Within a year, I was managing my own caseload, running between courtrooms, juggling court appearances, line-ups, jail visits and crime scene investigations.

Three years in, I was approached about an immigration role in the firm and was soon spending my days in immigration courts, appearing on behalf of people facing deportation from the US. I was driving all over New Jersey and upstate New York, visiting inmates in huge federal detention centres. This brought a whole host of new challenges. Our victories at the Criminal Court had been few and infrequent, but were even fewer and often more devastating at the immigration courts.

There were moments when I would sit in the waiting room of a detention centre, or watch inmates exercising in the yard outside, and I would take stock of where I was, slightly shocked that this was where “adventure” had taken me. I heard someone say recently that New York quickly cuts the corners off you, and I get it. There is no city like it to force you out of your comfort zone.

I quickly realised how lucky I was to be Irish there. People just couldn’t get enough of the brogue, and I was blessed with the added advantage of having red hair, blue eyes and freckles, and I was an Irish dancer. When I arrived into my office on March 18th, 2009 to find a copy of the New York Times on my desk, open on a review of one of our performances the previous day, I realised the power of this very special relationship between Ireland and the US, and the extent to which Ireland is celebrated in the States.

I had a jam-packed five and a half years in New York. I became a New Yorker in some ways and thrived on the energy, the buzz, the pace and the constant drive to do more, achieve more and better myself. Like many of my neighbours, I was up at 5.15am every day to run in Central Park. There was something on every night of the week. I met incredible people, made amazing friends and did things I never imagined I would. New York was the city that kept on giving.

So why did I come home? It’s the first question everyone asks.

The simple answer is because Ireland will always be home.

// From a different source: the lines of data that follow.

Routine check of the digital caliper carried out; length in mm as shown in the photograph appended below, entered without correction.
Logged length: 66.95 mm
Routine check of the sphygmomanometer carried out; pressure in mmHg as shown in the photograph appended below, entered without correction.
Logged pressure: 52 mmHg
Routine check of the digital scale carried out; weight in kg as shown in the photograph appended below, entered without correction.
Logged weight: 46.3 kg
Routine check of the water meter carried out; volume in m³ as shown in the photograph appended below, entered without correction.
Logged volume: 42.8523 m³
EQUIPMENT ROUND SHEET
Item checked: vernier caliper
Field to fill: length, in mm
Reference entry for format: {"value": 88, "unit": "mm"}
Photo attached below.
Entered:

Coming home is a huge readjustment, and figuring out where you fit back in takes time. It was a surprise to see how much things have changed, and how different I was too. It’s now just over a year since I packed up and came home and I see now, more than ever, how the New Yorker in me is still kicking me on.

I have so much to thank that great city for, not least the Kildare man I met there. Who’d have thought I would go 5,000km to meet a man from 20 minutes up the road from my hometown? It almost seems part of the magic of New York that when the time was right and the boxes were ticked, we would meet there and come home together.

In my final year in New York, I was chairperson of Irish Network-NYC (IN-NYC), where I saw first-hand the incredible work done for Irish communities abroad by the Department of Foreign Affairs and the very real way it affected us all. Having come home to Ireland, I now chair IN-Dublin, a business network for returned emigrants, together with a fabulous board of people who are similarly connected to the US. On a personal level it is incredibly rewarding to have spearheaded the establishment of this group and to be providing a venue for people like me who have returned from the US or are in the same boat as I was seven years ago, about to embark on a whole new adventure, to share experiences and help each other.

I have recently set up my own immigration practice in Dublin, Louise M. Corrigan & Associates, which is affiliated with O'Malley and Associates in New York. I rely every day on the drive and determination that New York instilled in me. I will always have New York to thank for the resilience I now rely on, but I will always have Ireland to thank for so many of the opportunites that were open to me over there and the Irish spirit that would eventually draw me back home.